For influences, it's not surprising that he declares acts like American Music Club, Nick Drake, the Red House Painters, and "any kind of good, rainy-day music" as his favorites. He's a bit young to remember the Replacements, but he claims Paul Westerberg is his hero. "He's great for one liners. I got turned on to him by one for my older brothers." Taking this all into account, it's no surprise that Klein is a cynical old man at heart
"I don't think people care anymore," he declares. "People don't go out to see live music anymore. Everything is just instant gratification and if you have to sit down and think about it for a second, forget it.
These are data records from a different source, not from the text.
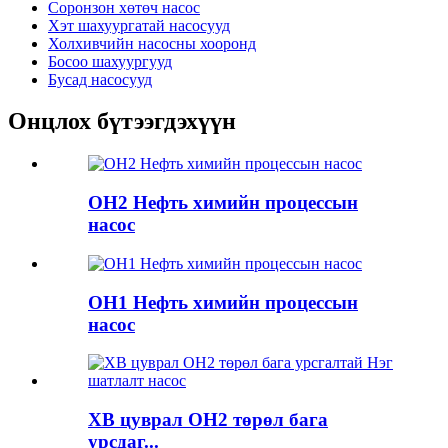
Соронзон хөтөч насос
Хэт шахуургатай насосууд
Холхивчийн насосны хооронд
Босоо шахуургууд
Бусад насосууд
Онцлох бүтээгдэхүүн
OH2 Нефть химийн процессын
насос
OH1 Нефть химийн процессын
насос
XB цуврал OH2 төрөл бага
урсдаг...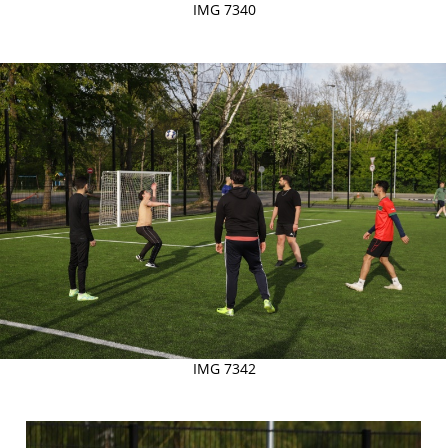
IMG 7340
IMG 7342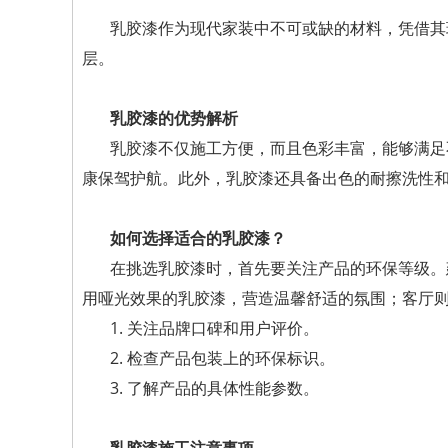
乳胶漆作为现代家装中不可或缺的材料，凭借其
层。
乳胶漆的优势解析
乳胶漆不仅施工方便，而且色彩丰富，能够满足
康保驾护航。此外，乳胶漆还具备出色的耐擦洗性
如何选择适合的乳胶漆？
在挑选乳胶漆时，首先要关注产品的环保等级。
用哑光效果的乳胶漆，营造温馨舒适的氛围；客厅
1. 关注品牌口碑和用户评价。
2. 检查产品包装上的环保标识。
3. 了解产品的具体性能参数。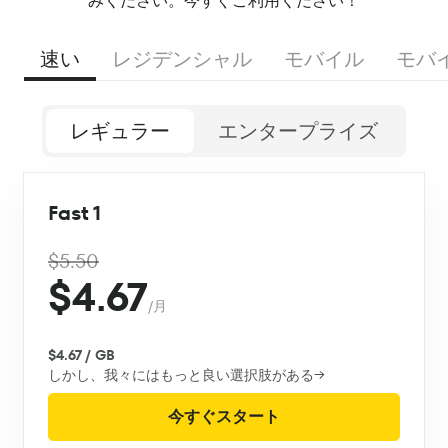
みください。今すぐご利用ください！
速い
レジデンシャル
モバイル
モバ
レギュラー
エンタープライズ
Fast 1
$5.50
$4.67
/月
$4.67 / GB
しかし、我々にはもっと良い選択肢がある→
今すぐスタート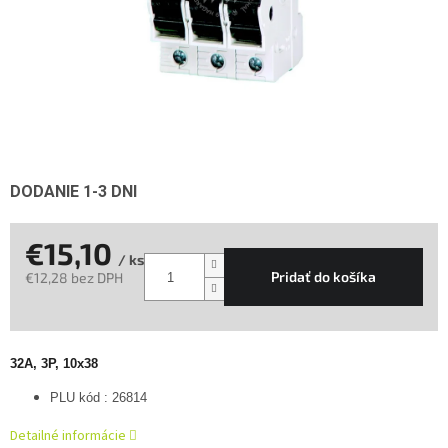
DODANIE 1-3 DNI
€15,10
/ ks
Pridať do košíka
€12,28 bez DPH
Jednotková
cena:
32A, 3P, 10x38
PLU kód : 26814
Detailné informácie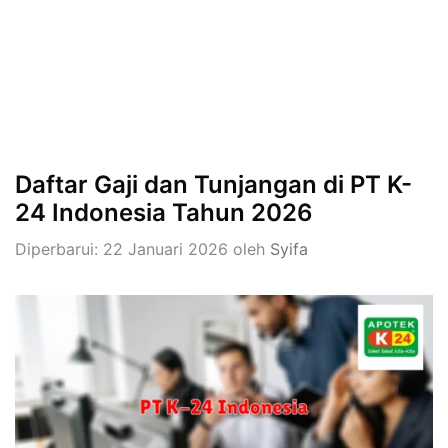
Daftar Gaji dan Tunjangan di PT K-
24 Indonesia Tahun 2026
Diperbarui: 22 Januari 2026
oleh
Syifa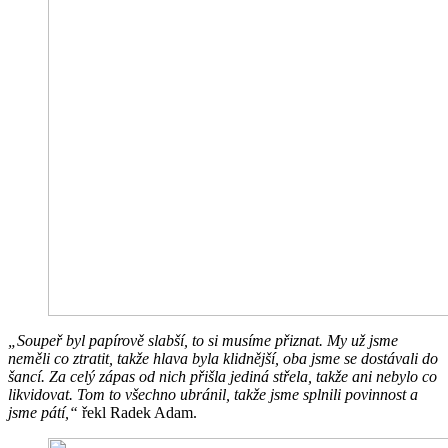
„Soupeř byl papírově slabší, to si musíme přiznat. My už jsme
neměli co ztratit, takže hlava byla klidnější, oba jsme se dostávali do
šancí. Za celý zápas od nich přišla jediná střela, takže ani nebylo co
likvidovat. Tom to všechno ubránil, takže jsme splnili povinnost a
jsme pátí,“
řekl Radek Adam.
People are always talking about the esoteric thing that I do, I'm like, 'It's not that esoteric if you sit down and listen to it for a second.'"
CMJ NEW MUSIC MAGAZINE
Local audiences have been willing to overlook this NYC expat's Yankee past and focus on his dry, Richard Buckner-meets-Pedro The Lion brand of singer/songwriting; like his latest album's title, You'll Never Get To Heaven If You Break My Heart, he's all about wit, unsmiling drama and self-loathing angst.
Pop Culture Press
Jeff Klein has been running a long time to get to the sound and scene that fits him best. He's tried New York, Boston, Chicago, and a host of other places. He's put out one album, Put Your Weight Into It, that he seems to have left behind. Now, he's a member of the Austin scene, and he has a bright future, if You'll Never Get to Heaven if You Break My Heart is any indication. Not that a bright future is what Klein is shooting for. Over the course of 13 songs, Klein drags his heart in and out of love, luck, and fortune with a rootsy, gloomy charm. On tunes like "Blown Away" and "Heaven in Your Arms:' Klein does his best Tom Waits impersonation, dream- ing from the gutter and infusing his vocals with grit and emotion. The disc is mostly laid-back and acoustic, recall- ing Short Mans Room-era Joe Henry, but throws a few punches with rockers like "Fallen Down" and "Break in Two:' Klein hits most of what he’s shooting for here, and is a voice worth listening for. – Nick A. Zaio III
Amazon.com
"You'll never get to heaven if you break my heart" marks the second solo album from acclaimed singer-songwriter Jeff Klein. This time around, offering up 13 songs of love, hate, murder, loneliness, desolation, working to leave the living, and paralysis of the human heart. All of this wrapped up in Klein's great lyrical sensibility and dry wit.
CitySearch
In his fourth year as an Austinite, New York transplant Jeff Klein has truly settled in. His first self-released album, "Put Your Weight on it" (1998) earned him an endorsement from ASCAP as one of the top unsigned artists. Klein's new India Records release "You'll Never Get To Heaven if You Break My Heart," produced by Kitty Gordon/India Records founder Mark Addison, is part folk, part pop. With the exception of "Break in Two," most of the songs on the CD are dark, moody three-quarter time ballads that showcase both his penchant for sarcasm and his gravelly voice. His gigs have been getting better as well. He opened for Shane MacGowan and The Popes and sold-out his Nick Drake tribute.